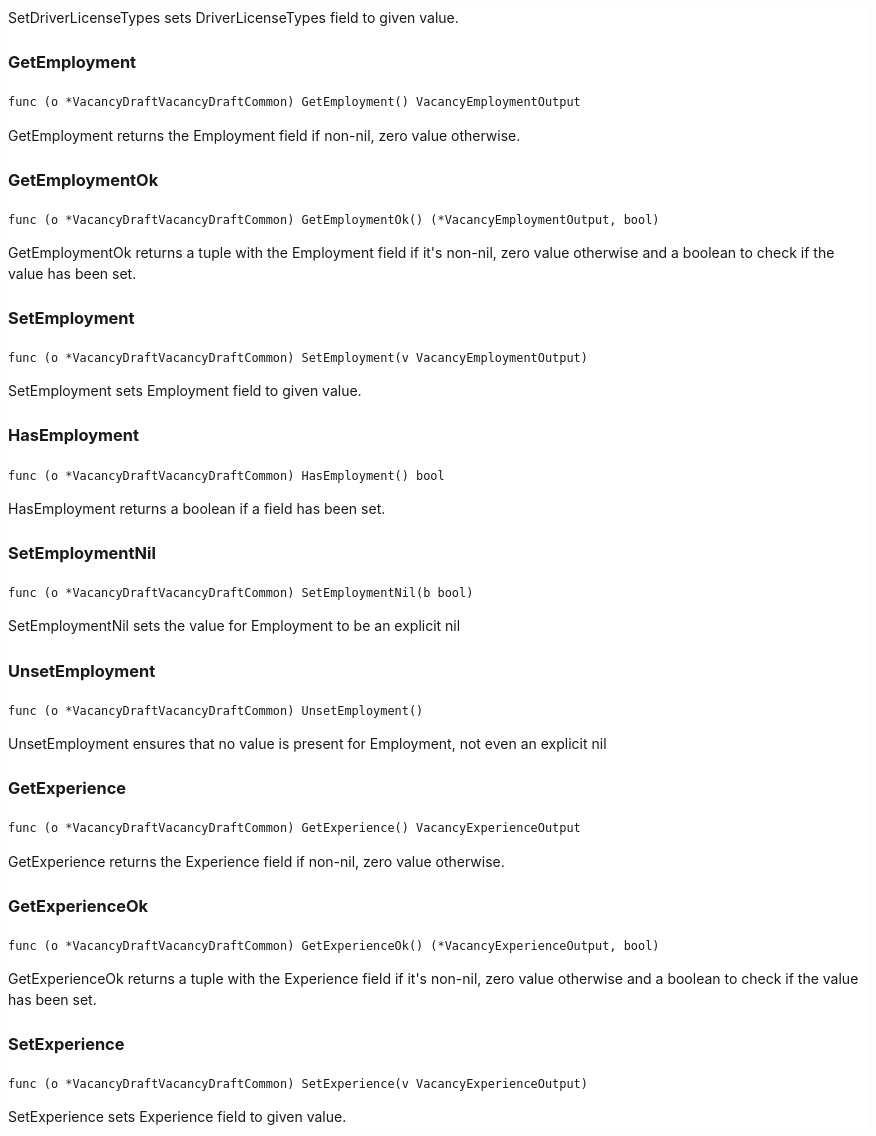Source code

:SetDriverLicenseTypes sets DriverLicenseTypes field to given value.


### GetEmployment

`func (o *VacancyDraftVacancyDraftCommon) GetEmployment() VacancyEmploymentOutput`

GetEmployment returns the Employment field if non-nil, zero value otherwise.

### GetEmploymentOk

`func (o *VacancyDraftVacancyDraftCommon) GetEmploymentOk() (*VacancyEmploymentOutput, bool)`

GetEmploymentOk returns a tuple with the Employment field if it's non-nil, zero value otherwise
and a boolean to check if the value has been set.

### SetEmployment

`func (o *VacancyDraftVacancyDraftCommon) SetEmployment(v VacancyEmploymentOutput)`

SetEmployment sets Employment field to given value.

### HasEmployment

`func (o *VacancyDraftVacancyDraftCommon) HasEmployment() bool`

HasEmployment returns a boolean if a field has been set.

### SetEmploymentNil

`func (o *VacancyDraftVacancyDraftCommon) SetEmploymentNil(b bool)`

 SetEmploymentNil sets the value for Employment to be an explicit nil

### UnsetEmployment
`func (o *VacancyDraftVacancyDraftCommon) UnsetEmployment()`

UnsetEmployment ensures that no value is present for Employment, not even an explicit nil
### GetExperience

`func (o *VacancyDraftVacancyDraftCommon) GetExperience() VacancyExperienceOutput`

GetExperience returns the Experience field if non-nil, zero value otherwise.

### GetExperienceOk

`func (o *VacancyDraftVacancyDraftCommon) GetExperienceOk() (*VacancyExperienceOutput, bool)`

GetExperienceOk returns a tuple with the Experience field if it's non-nil, zero value otherwise
and a boolean to check if the value has been set.

### SetExperience

`func (o *VacancyDraftVacancyDraftCommon) SetExperience(v VacancyExperienceOutput)`

SetExperience sets Experience field to given value.

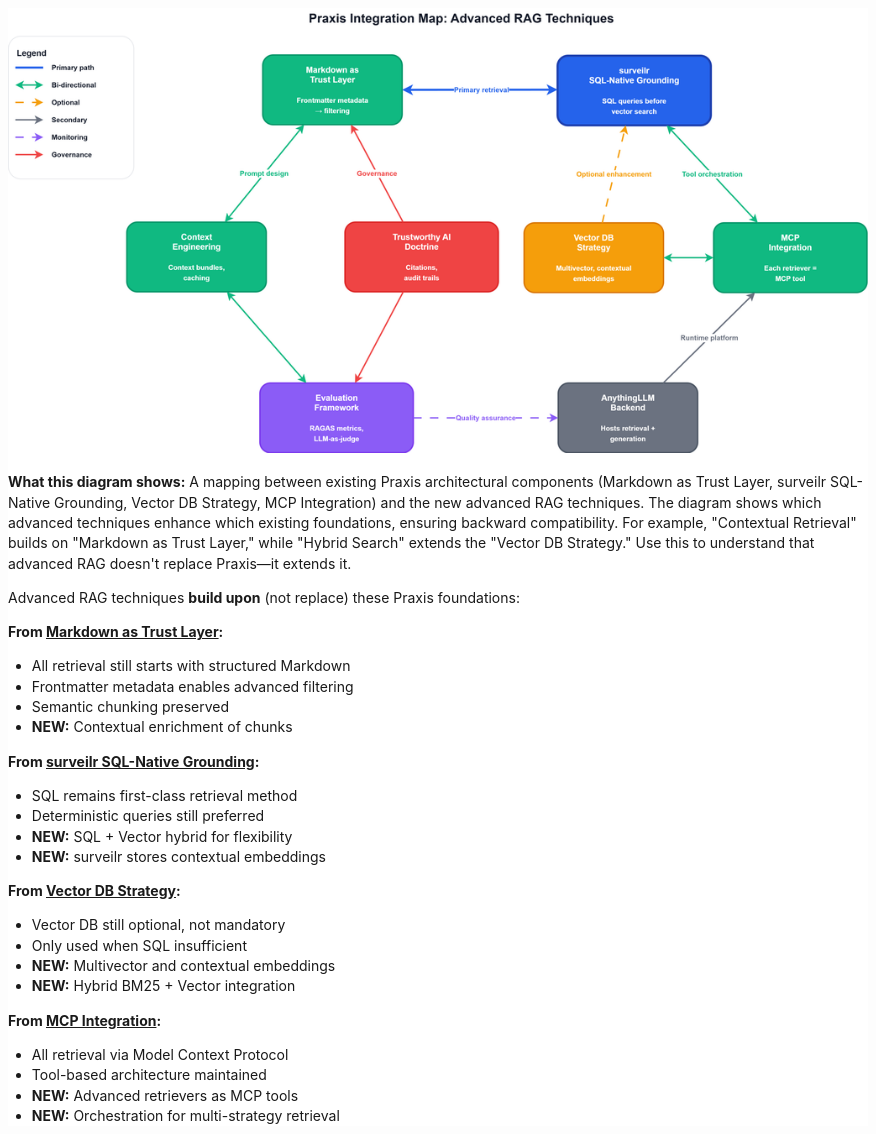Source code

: <img src="./praxis-integration-map.drawio.svg" alt="praxis-integration">

**What this diagram shows:** A mapping between existing Praxis architectural components (Markdown as Trust Layer, surveilr SQL-Native Grounding, Vector DB Strategy, MCP Integration) and the new advanced RAG techniques. The diagram shows which advanced techniques enhance which existing foundations, ensuring backward compatibility. For example, "Contextual Retrieval" builds on "Markdown as Trust Layer," while "Hybrid Search" extends the "Vector DB Strategy." Use this to understand that advanced RAG doesn't replace Praxis—it extends it.

Advanced RAG techniques **build upon** (not replace) these Praxis foundations:

**From [Markdown as Trust Layer](../markdown-html-as-trust-layer.md):**
- All retrieval still starts with structured Markdown
- Frontmatter metadata enables advanced filtering
- Semantic chunking preserved
- **NEW:** Contextual enrichment of chunks

**From [surveilr SQL-Native Grounding](../surveilr-sql-native-grounding.md):**
- SQL remains first-class retrieval method
- Deterministic queries still preferred
- **NEW:** SQL + Vector hybrid for flexibility
- **NEW:** surveilr stores contextual embeddings

**From [Vector DB Strategy](../vector-db-enterprise-rag-strategy.md):**
- Vector DB still optional, not mandatory
- Only used when SQL insufficient
- **NEW:** Multivector and contextual embeddings
- **NEW:** Hybrid BM25 + Vector integration

**From [MCP Integration](../backend-design-with-mcp-and-anythingllm.md):**
- All retrieval via Model Context Protocol
- Tool-based architecture maintained
- **NEW:** Advanced retrievers as MCP tools
- **NEW:** Orchestration for multi-strategy retrieval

▸ **DIRECTIONS**
Without the pictures, copy the entries from their first line through the line containing "### GetEmploymentOk", and only those lines.

▸ **ANSWER TO THE EXERCISE**
Source code

:SetDriverLicenseTypes sets DriverLicenseTypes field to given value.


### GetEmployment

`func (o *VacancyDraftVacancyDraftCommon) GetEmployment() VacancyEmploymentOutput`

GetEmployment returns the Employment field if non-nil, zero value otherwise.

### GetEmploymentOk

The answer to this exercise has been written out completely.